Because of recent dry conditions, the Virginia Department of Forestry (VDOF) has all of its emergency response equipment and personnel in an increased state of readiness. The county’s volunteer fire departments will work closely with VDOF to protect citizens and property.

“Before the rain this [past] week, it had been more than 30 days since any measurable precipitation fell on the Commonwealth,” noted Fred Turck, VDOF’s wildfire prevention manager. “That has us very concerned because when things are very dry they tend to burn much more quickly. And that makes battling a resulting wildfire that much harder and puts lives and property at risk.”

More than 96 percent of wildfires in Virginia are caused by human activity. People burning trash or debris remains the No. 1 cause of wildfires in Virginia.

That said, weather also plays a critical role in wildfire.

“Before you light your fire, make sure winds are less than 15 miles per hour and that the relative humidity level is above 35 percent,” said Turck.

Red Ribbons

The local chapters of Mothers Against Drunk Driving (MADD) and Students Against Destructive Decisions (SADD) are teaming up to promote safe driving and good choices — such as choosing to avoid drugs and alcohol.

National Red Ribbon Week returns October 23 through October 31. Janet Robey, the new Rappahannock High School organizer of SADD, and Kim McKiernan, the local representative of MADD, are working with students and the community to make the event a success.

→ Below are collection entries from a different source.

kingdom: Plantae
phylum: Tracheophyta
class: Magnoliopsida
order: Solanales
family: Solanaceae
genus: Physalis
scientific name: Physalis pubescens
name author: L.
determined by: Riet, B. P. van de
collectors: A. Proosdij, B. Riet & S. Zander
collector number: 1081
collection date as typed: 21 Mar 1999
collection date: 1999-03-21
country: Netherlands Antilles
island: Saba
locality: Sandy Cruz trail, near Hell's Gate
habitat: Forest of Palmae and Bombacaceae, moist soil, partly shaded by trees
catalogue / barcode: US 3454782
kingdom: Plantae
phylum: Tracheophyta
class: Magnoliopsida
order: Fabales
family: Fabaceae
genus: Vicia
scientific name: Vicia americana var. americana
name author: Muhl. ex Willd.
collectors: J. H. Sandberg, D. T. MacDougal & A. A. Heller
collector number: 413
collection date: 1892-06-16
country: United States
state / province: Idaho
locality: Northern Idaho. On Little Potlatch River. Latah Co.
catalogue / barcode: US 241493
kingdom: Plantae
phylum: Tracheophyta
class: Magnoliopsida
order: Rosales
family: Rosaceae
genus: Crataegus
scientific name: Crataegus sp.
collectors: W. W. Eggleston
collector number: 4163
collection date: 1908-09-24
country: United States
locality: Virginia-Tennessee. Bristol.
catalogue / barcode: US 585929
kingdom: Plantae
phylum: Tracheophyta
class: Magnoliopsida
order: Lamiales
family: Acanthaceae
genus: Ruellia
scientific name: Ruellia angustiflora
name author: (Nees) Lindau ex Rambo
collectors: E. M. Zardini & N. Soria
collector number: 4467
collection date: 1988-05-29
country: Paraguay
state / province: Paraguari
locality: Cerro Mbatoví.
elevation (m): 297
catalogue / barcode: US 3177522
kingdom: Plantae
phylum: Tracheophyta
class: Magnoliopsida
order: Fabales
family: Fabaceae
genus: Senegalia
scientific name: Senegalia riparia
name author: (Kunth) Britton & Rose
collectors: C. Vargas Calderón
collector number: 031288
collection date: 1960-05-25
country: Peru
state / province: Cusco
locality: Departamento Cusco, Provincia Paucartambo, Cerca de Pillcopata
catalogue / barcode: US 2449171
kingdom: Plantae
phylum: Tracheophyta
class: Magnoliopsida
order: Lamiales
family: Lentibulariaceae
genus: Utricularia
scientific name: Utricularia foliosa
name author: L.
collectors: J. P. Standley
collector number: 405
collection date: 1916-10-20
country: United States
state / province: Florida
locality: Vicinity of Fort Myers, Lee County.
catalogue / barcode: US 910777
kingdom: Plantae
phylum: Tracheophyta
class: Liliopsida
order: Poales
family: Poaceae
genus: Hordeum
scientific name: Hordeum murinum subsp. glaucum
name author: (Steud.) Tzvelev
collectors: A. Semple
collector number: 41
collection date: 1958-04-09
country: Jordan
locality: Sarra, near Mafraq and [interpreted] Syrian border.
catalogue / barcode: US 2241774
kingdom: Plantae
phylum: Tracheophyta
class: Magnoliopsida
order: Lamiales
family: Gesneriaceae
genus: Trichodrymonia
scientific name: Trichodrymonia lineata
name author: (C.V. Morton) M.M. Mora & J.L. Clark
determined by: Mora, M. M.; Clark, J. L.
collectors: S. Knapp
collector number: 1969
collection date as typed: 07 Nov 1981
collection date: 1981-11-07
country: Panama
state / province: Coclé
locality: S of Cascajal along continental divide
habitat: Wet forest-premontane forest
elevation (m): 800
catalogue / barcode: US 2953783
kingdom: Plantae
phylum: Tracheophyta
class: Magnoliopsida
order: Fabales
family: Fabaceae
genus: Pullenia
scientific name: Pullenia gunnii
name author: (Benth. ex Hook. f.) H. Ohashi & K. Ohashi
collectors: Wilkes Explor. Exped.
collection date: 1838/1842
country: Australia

According to McKiernan, fun activities and theme days are planned for students and staff. For example, Monday is pajama day, themed “My Choices are Key to My Dreams.” On Tuesday, students and staff are encouraged to wear red shirts and take a picture for the Red Ribbon Week photo contest. Friday’s Halloween theme is “Drugs Are too Spooky for Me” and, of course, students may wear costumes to school.

As in past years, businesses and homeowners are asked to display large red ribbons on their mailboxes or other highly visible places to show our community’s support. MADD and SADD provided a number of ribbons last year and ask that they be used again. Or you can use a large red holiday bow or piece of red ribbon.

Said Robey, “Our goal is to blanket the community so everywhere our students (and adults) travel, they are reminded to make good choices and avoid drugs and alcohol.”

In addition, a SADD Rock the Belt initiative engages schools, parents, and communities about the importance of wearing seat belts in every vehicle, in every seat, every time. The Rappahannock chapter of SADD will be holding activities from October 15 to 21, in conjunction with National Teen Driver Safety Week.